The case we are dealing with today is a Debian server, version 5.0.3 (etch), which used encode LATIN1 as default encoding when installed and configured the Postgresql, and not let me create a database with UTF-8 encode, showing following error:
debian:~# su postgres -c 'createdb teste3 -E UTF-8' createdb: database creation failed: ERROR: encoding UTF8 does not match server's locale en_US DETAIL: The server's LC_CTYPE setting requires encoding LATIN1.
When Postgresql runs first time are created a cluster using default system encode, and after that, we can’t change cluster encoding. The default cluster are know as ‘main’.
In case of this Debian server, the default encode was configured to en_US, what for Debian means en_US.ISO-8859-1. By default in Debian Lenny, in my new instalations, system uses en_US.UTF-8 as default encoding, so, this server was probably an Debian Etch upgraded to Debian Lenny
After some research, I discovered that, after configure the server encode to use UTF-8, I can create a new cluster with UTF-8 support. See the walktrough:
- Creating a new cluster: Create a new cluster is a very simple operation:
debian:~# pg_createcluster 8.3 utf8_cluster Creating new cluster (configuration: /etc/postgresql/8.3/utf8_cluster, data: /var/lib/postgresql/8.3/utf8_cluster)... Moving configuration file /var/lib/postgresql/8.3/utf8_cluster/postgresql.conf to /etc/postgresql/8.3/utf8_cluster... Moving configuration file /var/lib/postgresql/8.3/utf8_cluster/pg_hba.conf to /etc/postgresql/8.3/utf8_cluster... Moving configuration file /var/lib/postgresql/8.3/utf8_cluster/pg_ident.conf to /etc/postgresql/8.3/utf8_cluster... Configuring postgresql.conf to use port 5433... debian:~# /etc/init.d/postgresql-8.3 restart
The cluster runs on first free port after 5432, unless that you specify. Do a Postgresql restart to take effect.
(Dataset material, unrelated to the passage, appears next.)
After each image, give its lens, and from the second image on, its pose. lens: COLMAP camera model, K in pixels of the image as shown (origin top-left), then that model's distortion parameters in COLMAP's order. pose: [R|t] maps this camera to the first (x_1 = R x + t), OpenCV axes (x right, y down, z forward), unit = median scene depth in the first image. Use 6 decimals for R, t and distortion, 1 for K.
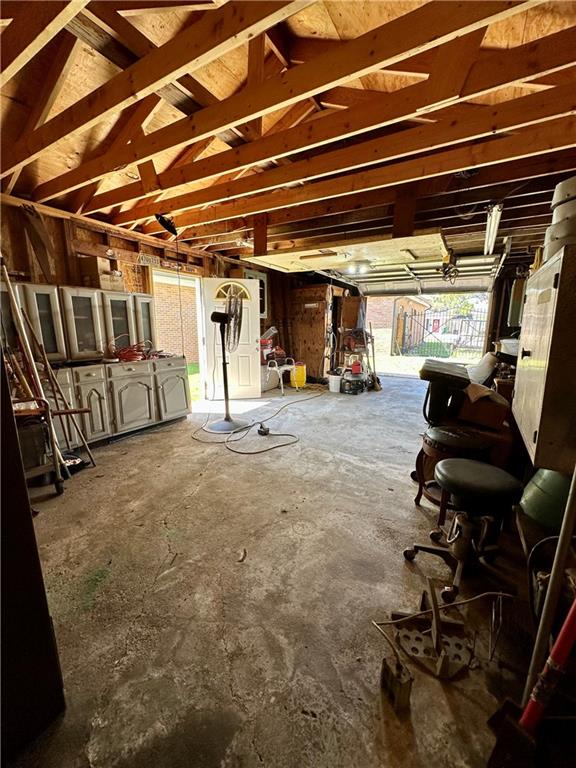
lens RADIAL K [[307.0, 0, 286.8], [0, 307.0, 384.1], [0, 0, 1]] dist [-0.005660, 0.000760]
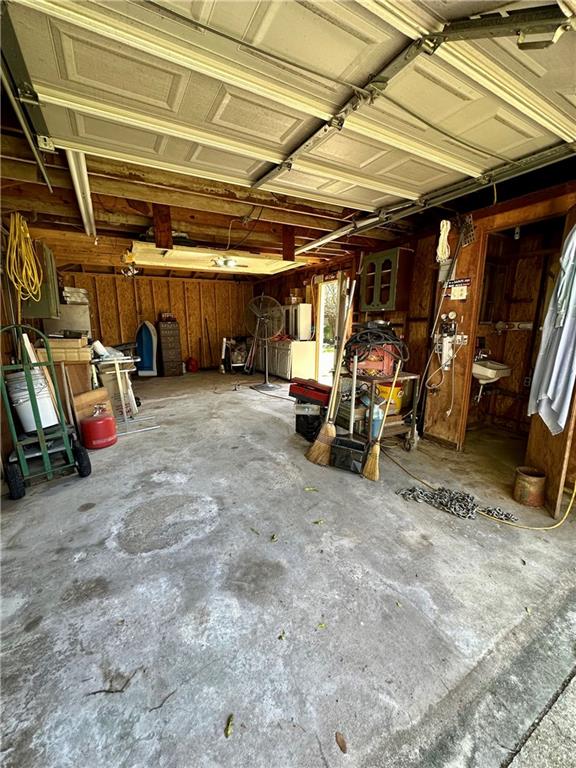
lens RADIAL K [[307.0, 0, 286.8], [0, 307.0, 384.1], [0, 0, 1]] dist [-0.005660, 0.000760]
pose [[-0.486852, 0.164334, -0.857887, 0.981849], [-0.164255, 0.947398, 0.274695, -0.292366], [0.857902, 0.274648, -0.434250, 1.606561]]
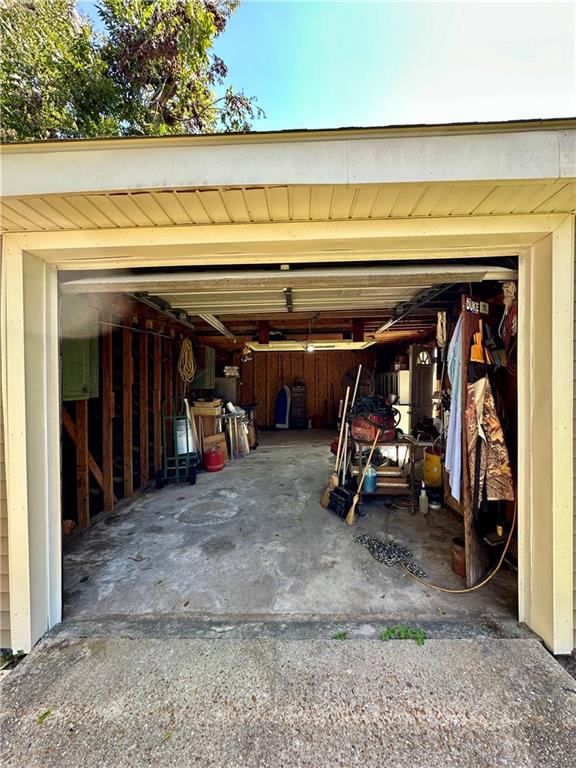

- Creating the user: Now, create the user to access database, I recommend that you use same username and password for user, and, set your authentication for trust on cluster’s pg_hba.conf:
debian:~# su postgres -c "createuser -P pyuser -p 5433" Enter password for new role: Enter it again: Shall the new role be a superuser? (y/n) n Shall the new role be allowed to create databases? (y/n) n Shall the new role be allowed to create more new roles? (y/n) n
- Populating new databases: Now you move databases to new cluster. First, you createdb and after run a pg_dump | psql to dump and populate database very fast, but be careful with ports:
debian:~# su postgres -c "createdb teste3 -e -p 5433 -O pyuser" CREATE DATABASE teste3 OWNER pyuser;
Now list the databases:
debian:~# su postgres -c "psql -l -p 5433" List of databases Name | Owner | Encoding -----------+----------+---------- postgres | postgres | UTF8 template0 | postgres | UTF8 template1 | postgres | UTF8 teste3 | pyuser | UTF8 (4 rows)
After create database, dump and populate:
debian:~# pg_dump -U pyuser teste3 | psql -U pyuser -p 5433 teste3
- Configuring your application: That’s are one small part, just change settings of your application to connect on port 5433, or what you choose.
Do each step after creation of database for each database that you need to move, and have all working with UTF-8.